Le physicien rappelle que la recherche s’inscrit dans une temporalité non compressible et dans le doute. « C’est son moteur, son combustible ». Cela ne va pas de pair avec la vitesse de l’actualité, la course à l’audimat, le manque de recul. « Une prime est ainsi donnée aux orateurs et à tous ceux qui affirment au-delà de ce qu’ils savent », souligne Etienne Klein. Pourtant, si exprimer des ignorances n’est pas confortable en temps de crise, « c’est ce qu’il faudrait davantage faire », ajoute Mathias Girel.

Laisser plus de place à la pédagogie

Force est de constater que la place laissée à la pédagogie est assez réduite dans les débats publics. Etienne Klein le déplore. « Pourquoi ne prend-on pas davantage le temps d’expliquer, s’agissant des traitements, ce qu’est, par exemple, un essai randomisé**, ou un essai en double aveugle*** ? Il en est de même pour le terme exponentiel**** que l’on a employé à tort et à travers sans proprement le définir. »
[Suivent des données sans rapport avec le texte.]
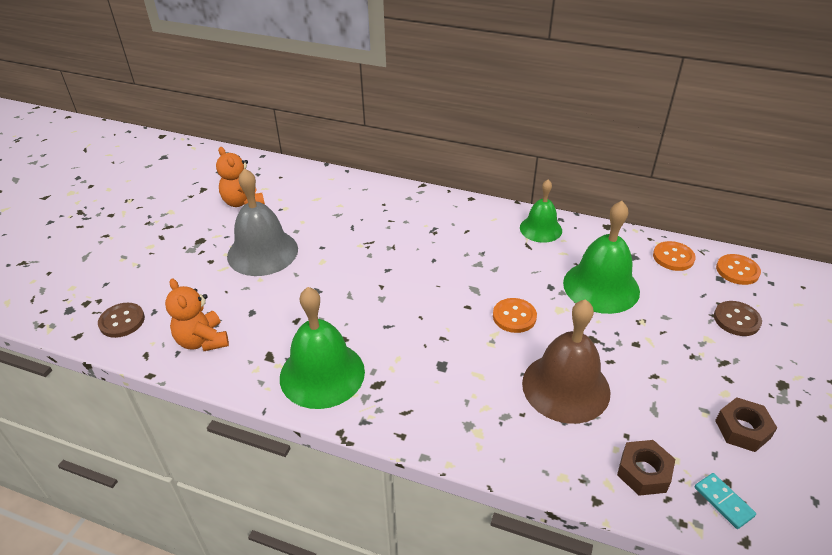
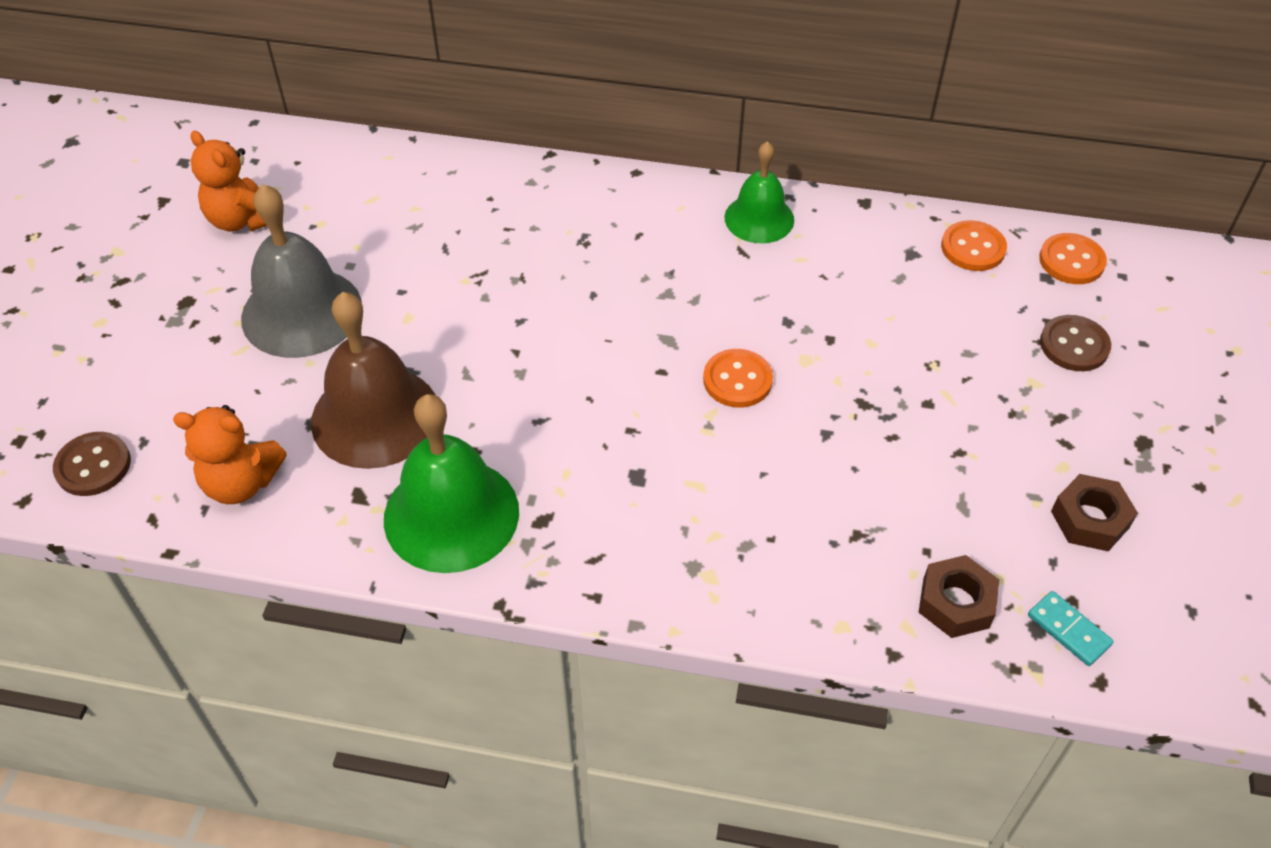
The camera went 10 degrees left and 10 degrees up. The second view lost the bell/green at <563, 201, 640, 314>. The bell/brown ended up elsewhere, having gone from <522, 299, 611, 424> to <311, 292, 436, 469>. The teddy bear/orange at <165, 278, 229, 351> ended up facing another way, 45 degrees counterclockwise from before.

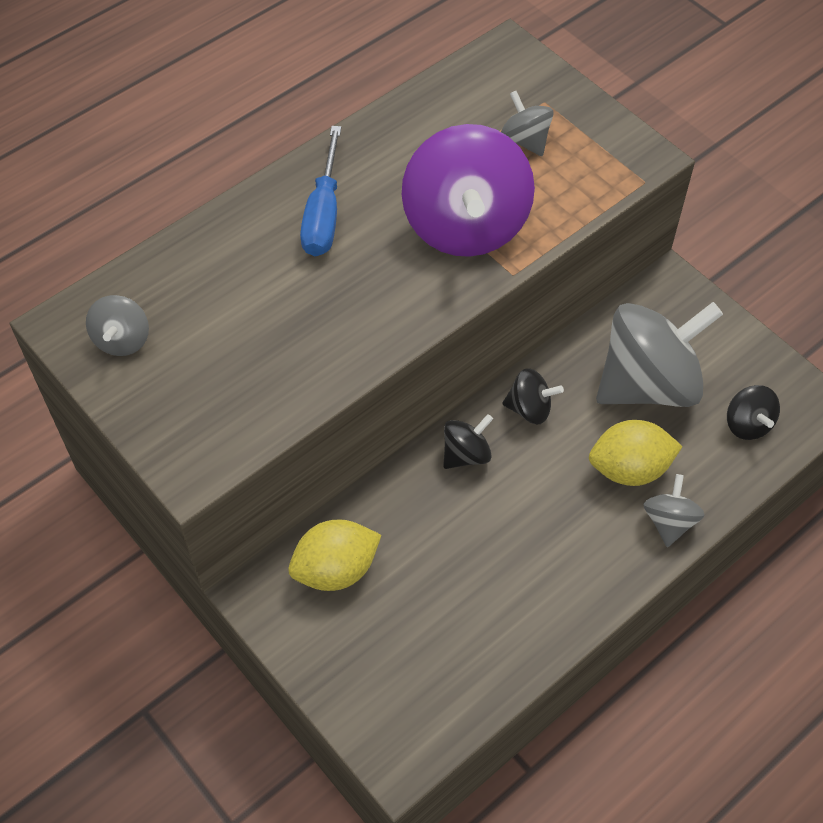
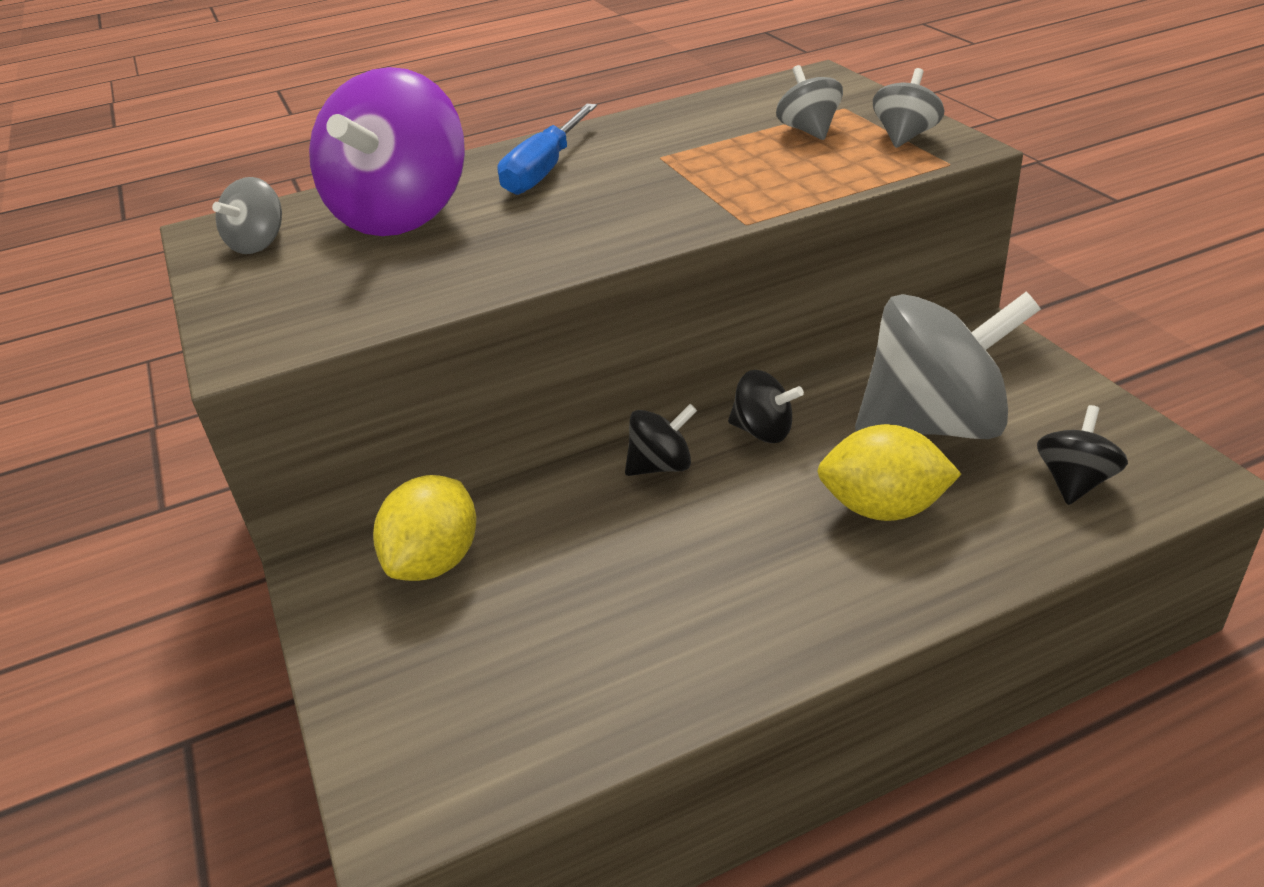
The camera went 20 degrees right and 20 degrees down. The spinning top/purple ended up elsewhere, having gone from <402, 124, 535, 257> to <309, 67, 465, 236>. The spinning top/grey ended up elsewhere, having gone from <644, 474, 704, 547> to <873, 68, 944, 148>. The lemon/yellow at <288, 520, 381, 591> ended up facing another way, 60 degrees counterclockwise from before. The spinning top/black at <727, 385, 780, 440> ended up facing another way, 150 degrees counterclockwise from before.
Mathias Girel précise que les scientifiques sont suffisamment ouverts et pédagogues pour décortiquer le jargon attenant à leur métier et les actions qu’ils mènent quand on les sollicite à cette fin. « La vulgarisation fait partie de leur fonction. Ils expliquent tout au long de leur parcours leurs travaux à leurs pairs mais aussi à des non-spécialistes avec qui il faut faire preuve de simplicité et de clarté. »

Et Etienne Klein de citer en référence la conférence de presse télévisée du 28 mars 2020 où ministres et médecins se sont exprimés simplement sur « ce qu’ils savaient et ce qu’ils savaient ne pas savoir. C’est comme cela qu’il faut faire plutôt que de laisser courir des controverses prématurées. » Ce dernier se félicite que beaucoup de Français se passionnent pour la science et cherchent à s’informer en lisant une presse plus spécialisée et fiable. « Cela leur permet d’être plus prudents dans leurs avis et de prendre du recul ».

La confiance et les sondages

En octobre 2021, le Conseil d’analyse économique publiait un focus sur la confiance dans les scientifiques par temps de crise, analyse effectuée notamment par les économistes Daniel Cohen et Yann Algan. L’étude menée sur 12 pays (dont la France), de mars à décembre 2020, démontre que la confiance portée aux scientifiques est un déterminant essentiel dans le respect des mesures sanitaires (restrictions, gestes barrière…) et la volonté d’être vaccinées.

Cette confiance a chuté en France comparée à d’autres pays où elle est restée stable. Une partie des Français pensant que les scientifiques pouvaient cacher des choses. « Il faut se demander de quelle confiance on parle. La confiance envers ceux qui disent les choses ? Ou la confiance envers les activités de la science qui pourraient permettre de sortir de la situation dans laquelle nous nous trouvons ? », observe le physicien Etienne Klein. « On les mélange souvent et cela crée une ambiguïté dans la façon d’interpréter les sondages ».

*Etienne Klein a publié Le goût du vrai aux éditions Tracts Gallimard.